What needs to be done: The required output is a copy of each line in the material below that includes "parameter".

Records provided:
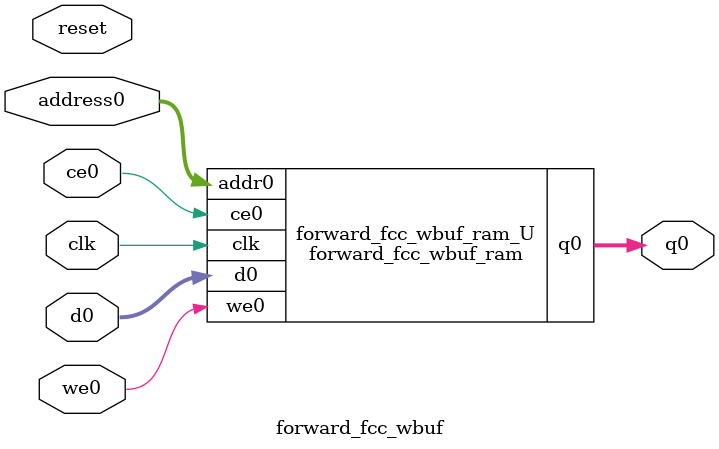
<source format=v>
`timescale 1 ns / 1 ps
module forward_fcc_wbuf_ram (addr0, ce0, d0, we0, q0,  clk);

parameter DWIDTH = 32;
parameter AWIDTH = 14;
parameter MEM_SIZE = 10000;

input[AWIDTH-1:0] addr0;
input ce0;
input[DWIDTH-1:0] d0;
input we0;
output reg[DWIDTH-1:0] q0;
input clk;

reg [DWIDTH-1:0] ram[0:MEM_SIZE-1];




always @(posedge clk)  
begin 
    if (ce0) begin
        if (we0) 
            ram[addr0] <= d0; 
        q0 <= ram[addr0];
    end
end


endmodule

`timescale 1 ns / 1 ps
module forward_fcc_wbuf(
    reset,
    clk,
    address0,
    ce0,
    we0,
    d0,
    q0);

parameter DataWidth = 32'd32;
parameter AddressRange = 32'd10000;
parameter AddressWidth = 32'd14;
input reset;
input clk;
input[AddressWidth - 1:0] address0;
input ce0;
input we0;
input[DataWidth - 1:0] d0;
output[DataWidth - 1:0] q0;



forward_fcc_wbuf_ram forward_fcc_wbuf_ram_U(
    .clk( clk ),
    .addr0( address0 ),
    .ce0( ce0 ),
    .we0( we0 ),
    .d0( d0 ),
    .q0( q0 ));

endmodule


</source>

==

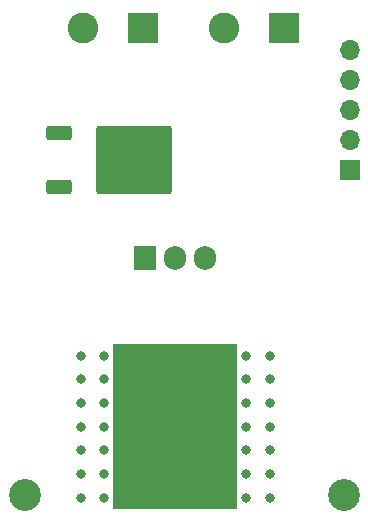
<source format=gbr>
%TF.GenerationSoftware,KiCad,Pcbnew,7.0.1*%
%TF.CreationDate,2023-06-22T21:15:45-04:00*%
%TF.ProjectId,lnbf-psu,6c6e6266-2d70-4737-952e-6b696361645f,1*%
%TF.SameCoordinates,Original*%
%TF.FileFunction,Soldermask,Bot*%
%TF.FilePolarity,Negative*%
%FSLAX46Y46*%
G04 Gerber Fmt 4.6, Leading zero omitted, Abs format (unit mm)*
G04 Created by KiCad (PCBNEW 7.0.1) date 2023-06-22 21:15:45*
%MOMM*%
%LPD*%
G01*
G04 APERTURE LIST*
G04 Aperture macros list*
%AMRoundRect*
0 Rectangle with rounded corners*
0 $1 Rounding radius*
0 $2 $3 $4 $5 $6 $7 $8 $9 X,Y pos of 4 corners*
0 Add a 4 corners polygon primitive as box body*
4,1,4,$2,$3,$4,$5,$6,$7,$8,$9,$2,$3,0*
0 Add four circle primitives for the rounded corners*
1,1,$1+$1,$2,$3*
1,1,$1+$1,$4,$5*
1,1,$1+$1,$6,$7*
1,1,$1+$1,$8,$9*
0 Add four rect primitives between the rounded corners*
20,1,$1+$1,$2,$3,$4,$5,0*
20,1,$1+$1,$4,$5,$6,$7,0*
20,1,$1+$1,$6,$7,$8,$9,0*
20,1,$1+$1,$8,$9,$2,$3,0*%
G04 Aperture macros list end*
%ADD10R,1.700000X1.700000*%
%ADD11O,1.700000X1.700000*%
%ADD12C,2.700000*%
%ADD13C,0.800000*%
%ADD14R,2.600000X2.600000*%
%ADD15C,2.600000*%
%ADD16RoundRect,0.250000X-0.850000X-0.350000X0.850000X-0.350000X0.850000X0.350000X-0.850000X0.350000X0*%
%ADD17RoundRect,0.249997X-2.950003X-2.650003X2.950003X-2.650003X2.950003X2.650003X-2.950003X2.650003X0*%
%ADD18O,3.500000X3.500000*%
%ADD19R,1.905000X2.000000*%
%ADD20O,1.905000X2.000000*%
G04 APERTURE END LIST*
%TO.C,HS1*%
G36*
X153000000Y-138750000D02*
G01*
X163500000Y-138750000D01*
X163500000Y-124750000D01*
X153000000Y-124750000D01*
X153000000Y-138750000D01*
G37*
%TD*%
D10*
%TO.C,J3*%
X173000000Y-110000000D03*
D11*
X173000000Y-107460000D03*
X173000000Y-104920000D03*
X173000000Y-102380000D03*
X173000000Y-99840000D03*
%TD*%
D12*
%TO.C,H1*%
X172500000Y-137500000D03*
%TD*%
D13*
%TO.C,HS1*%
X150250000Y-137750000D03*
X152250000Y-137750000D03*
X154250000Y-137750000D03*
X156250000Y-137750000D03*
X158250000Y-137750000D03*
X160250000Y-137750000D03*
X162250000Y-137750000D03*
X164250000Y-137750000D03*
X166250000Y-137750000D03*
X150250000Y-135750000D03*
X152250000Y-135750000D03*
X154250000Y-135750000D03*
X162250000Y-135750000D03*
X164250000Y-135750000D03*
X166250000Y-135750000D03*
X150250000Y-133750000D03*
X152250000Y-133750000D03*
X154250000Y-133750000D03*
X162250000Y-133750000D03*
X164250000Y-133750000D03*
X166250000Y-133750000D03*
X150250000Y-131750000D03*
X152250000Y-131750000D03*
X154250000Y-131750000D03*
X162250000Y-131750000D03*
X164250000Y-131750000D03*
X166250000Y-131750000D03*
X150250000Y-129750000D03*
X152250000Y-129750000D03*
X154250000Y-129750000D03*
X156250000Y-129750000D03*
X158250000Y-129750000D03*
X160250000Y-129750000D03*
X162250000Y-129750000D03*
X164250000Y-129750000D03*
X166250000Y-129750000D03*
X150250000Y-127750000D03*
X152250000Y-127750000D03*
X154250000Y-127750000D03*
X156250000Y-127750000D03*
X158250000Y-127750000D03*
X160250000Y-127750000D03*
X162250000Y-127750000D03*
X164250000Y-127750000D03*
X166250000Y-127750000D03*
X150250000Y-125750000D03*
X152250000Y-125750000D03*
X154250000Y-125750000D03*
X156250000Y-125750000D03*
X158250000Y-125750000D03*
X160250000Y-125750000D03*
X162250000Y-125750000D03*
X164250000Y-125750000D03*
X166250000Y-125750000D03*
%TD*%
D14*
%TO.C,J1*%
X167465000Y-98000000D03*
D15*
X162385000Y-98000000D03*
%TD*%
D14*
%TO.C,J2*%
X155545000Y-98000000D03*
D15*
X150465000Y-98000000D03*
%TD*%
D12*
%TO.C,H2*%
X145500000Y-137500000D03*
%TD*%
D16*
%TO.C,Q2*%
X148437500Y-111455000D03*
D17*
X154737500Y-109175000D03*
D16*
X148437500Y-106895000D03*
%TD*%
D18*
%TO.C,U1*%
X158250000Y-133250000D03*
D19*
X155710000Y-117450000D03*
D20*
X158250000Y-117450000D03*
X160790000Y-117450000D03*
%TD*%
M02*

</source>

Task solution:
parameter DWIDTH = 32;
parameter AWIDTH = 14;
parameter MEM_SIZE = 10000;
parameter DataWidth = 32'd32;
parameter AddressRange = 32'd10000;
parameter AddressWidth = 32'd14;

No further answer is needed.